David Best’s temple-like monument will be filled with mementoes and notes from bereaved relatives – then torched. The Burning Man sculptor explains how this will create a path to peace
I’m asking David Best about the significance of objects and there’s a stunned silence on the line. “When you ask me that, I’m still thinking about your husband dying in 2018,” he finally replies before pausing again – overwhelmed by my very personal cue. “Just the fact that someone is willing to tell me that their husband died. That’s a really generous gift that you’re sharing. My god, it’s just such a privilege to be in this position.”

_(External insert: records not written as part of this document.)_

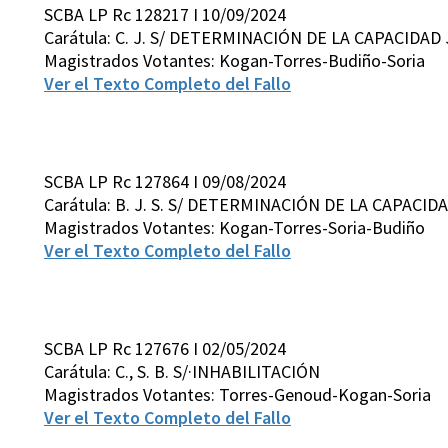
SCBA LP Rc 128217 I 10/09/2024
Carátula: C. J. S/ DETERMINACIÓN DE LA CAPACIDAD
Magistrados Votantes: Kogan-Torres-Budiño-Soria
Ver el Texto Completo del Fallo
SCBA LP Rc 127864 I 09/08/2024
Carátula: B. J. S. S/ DETERMINACIÓN DE LA CAPACID
Magistrados Votantes: Kogan-Torres-Soria-Budiño
Ver el Texto Completo del Fallo
SCBA LP Rc 127676 I 02/05/2024
Carátula: C., S. B. S/·INHABILITACIÓN
Magistrados Votantes: Torres-Genoud-Kogan-Soria
Ver el Texto Completo del Fallo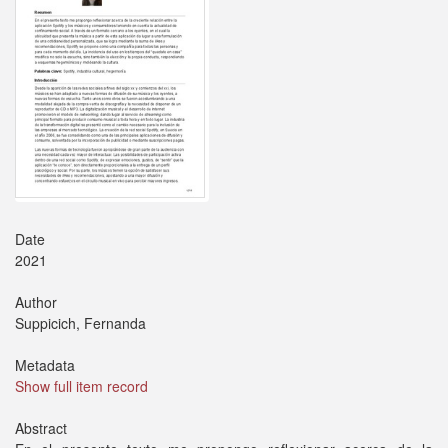
Date
2021
Author
Suppicich, Fernanda
Metadata
Show full item record
Abstract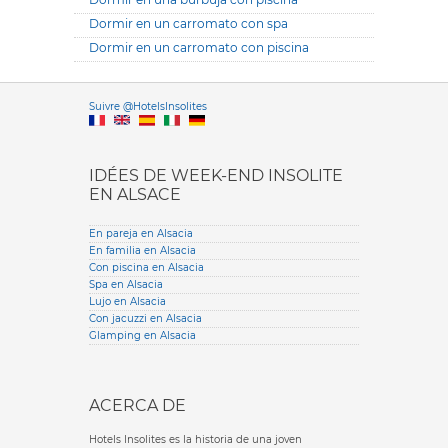
Dormir en un carromato con spa
Dormir en un carromato con piscina
Versione it
Suivre @HotelsInsolites
English version
IDÉES DE WEEK-END INSOLITE
EN ALSACE
En pareja en Alsacia
En familia en Alsacia
Con piscina en Alsacia
Spa en Alsacia
Lujo en Alsacia
Con jacuzzi en Alsacia
Glamping en Alsacia
ACERCA DE
Hotels Insolites es la historia de una joven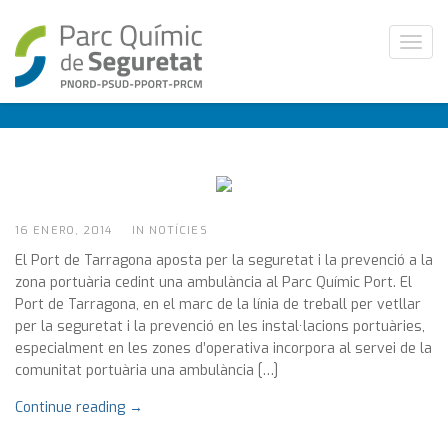
T
Posts tagged ambulàncies
o
g
g
l
e
n
a
v
16 ENERO, 2014
IN NOTÍCIES
i
El Port de Tarragona aposta per la seguretat i la prevenció a la
g
zona portuària cedint una ambulància al Parc Químic Port. El
a
Port de Tarragona, en el marc de la línia de treball per vetllar
t
per la seguretat i la prevenció en les instal·lacions portuàries,
i
especialment en les zones d’operativa incorpora al servei de la
o
comunitat portuària una ambulància […]
n
Continue reading →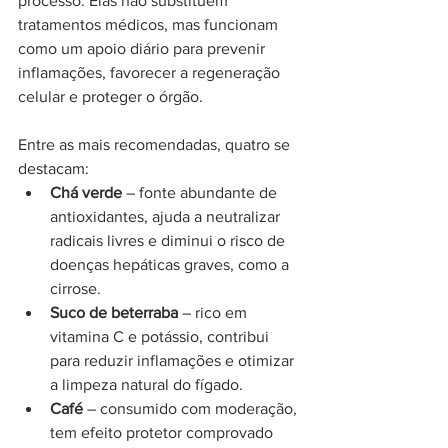
processo. Elas não substituem 
tratamentos médicos, mas funcionam 
como um apoio diário para prevenir 
inflamações, favorecer a regeneração 
celular e proteger o órgão.
Entre as mais recomendadas, quatro se 
destacam:
Chá verde
 – fonte abundante de 
antioxidantes, ajuda a neutralizar 
radicais livres e diminui o risco de 
doenças hepáticas graves, como a 
cirrose.
Suco de beterraba
 – rico em 
vitamina C e potássio, contribui 
para reduzir inflamações e otimizar 
a limpeza natural do fígado.
Café
 – consumido com moderação, 
tem efeito protetor comprovado 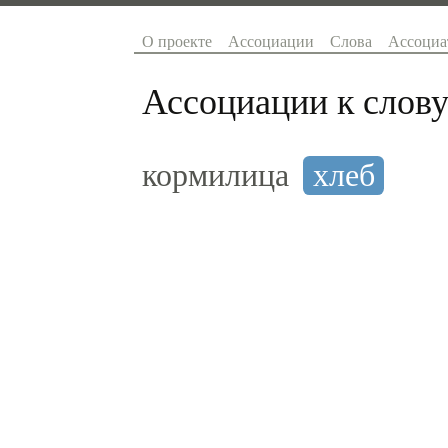
О проекте
Ассоциации
Слова
Ассоциа
Ассоциации к слову
кормилица
хлеб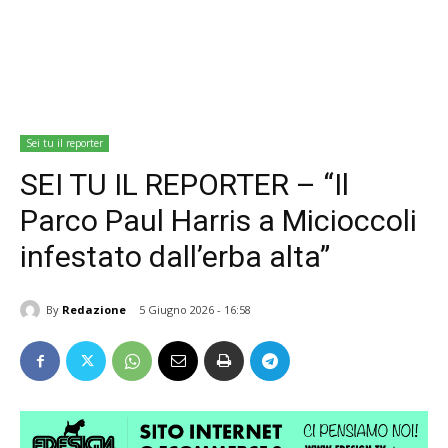
Sei tu il reporter
SEI TU IL REPORTER – “Il
Parco Paul Harris a Micioccoli
infestato dall’erba alta”
By
Redazione
5 Giugno 2026 - 16:58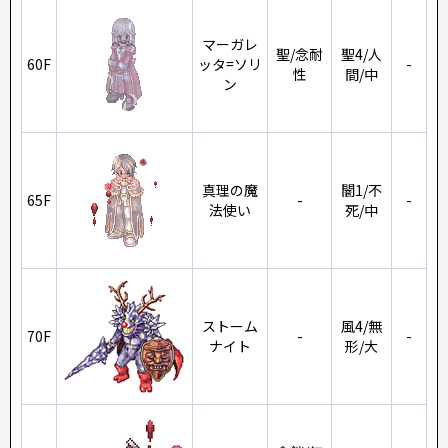
マーガレ
聖/念耐
聖4/人
60F
ッタ=ソリ
-
性
間/中
ン
真理の魔
闇1/不
65F
-
-
法使い
死/中
ストーム
風4/無
70F
-
-
ナイト
形/大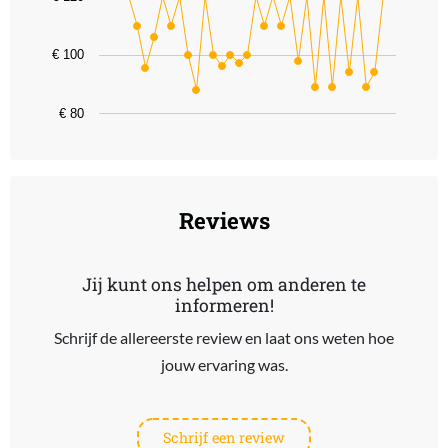
The chart has 1 Y axis displaying values. Data ranges from 88 to 1
€ 100
€ 80
End of interactive chart.
Reviews
Jij kunt ons helpen om anderen te
informeren!
Schrijf de allereerste review en laat ons weten hoe
jouw ervaring was.
Schrijf een review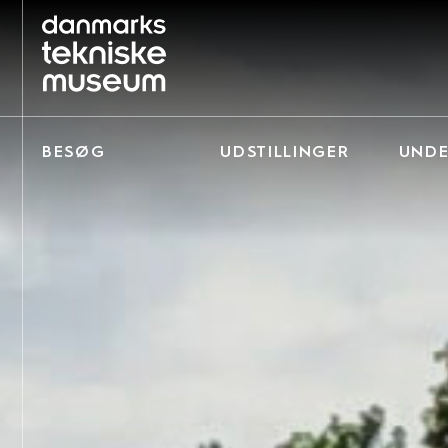
BESØG
UDSTILLINGER
UNDE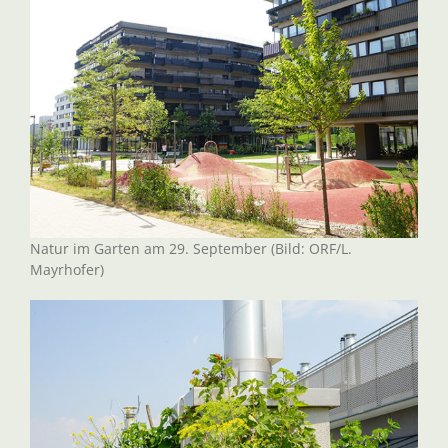
Natur im Garten am 29. September (Bild: ORF/L.
Mayrhofer)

Best spends about a third of his time talking to people like me who have lost something irreplaceable. Whereas my exploration of grief reluctantly began at a hospice in London, Best’s was initiated, over 20 years ago, among the arid crests of Nevada’s Black Rock desert. The sculptor was working with a young artist called Michael Hefflin at the time, making a contribution for the Burning Man festival, when Hefflin took off on his motorbike one night, “racing at the moon at 140mph”, and was killed. At the cemetery, his friends said that Michael would want them to go to the festival. So they did. Best brought some scrap wood from a toy factory, “and we built this thing – nothing to do with spiritual bullshit, just a thing. But as we started building, it became obvious to these kids that we were making something for the friend who they had lost.” They lit it “unceremoniously” and it went up in flames. The next year, Burning Man asked him to build a temple.